Prompt: Print the text from all of the records below without changing a character, and leave the pictures out.
===== Information supplied
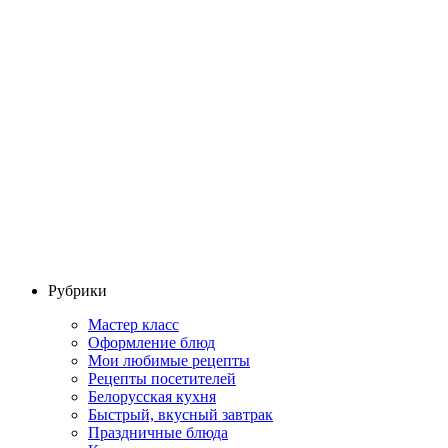
Рубрики
Мастер класс
Оформление блюд
Мои любимые рецепты
Рецепты посетителей
Белорусская кухня
Быстрый, вкусный завтрак
Праздничные блюда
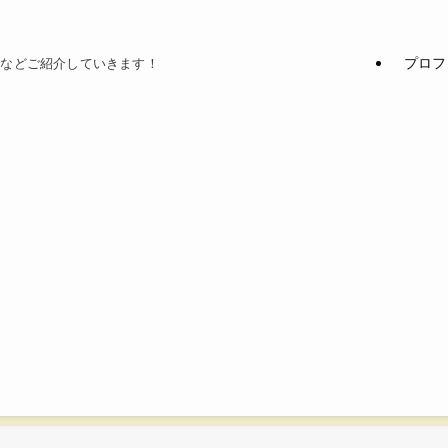
プロフ
てなどご紹介していきます！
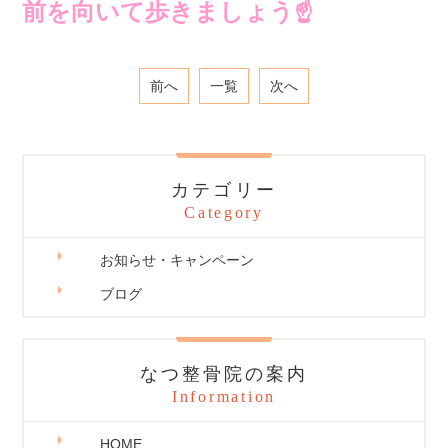
前を向いて歩きましょう☝️
前へ
一覧
次へ
カテゴリー
Category
お知らせ・キャンペーン
ブログ
なつ整骨院の案内
Information
HOME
==========
Task result:
Рубрики
Мастер класс
Оформление блюд
Мои любимые рецепты
Рецепты посетителей
Белорусская кухня
Быстрый, вкусный завтрак
Праздничные блюда
プロフ
てなどご紹介していきます！
前を向いて歩きましょう☝️
前へ
一覧
次へ
カテゴリー
Category
お知らせ・キャンペーン
ブログ
なつ整骨院の案内
Information
HOME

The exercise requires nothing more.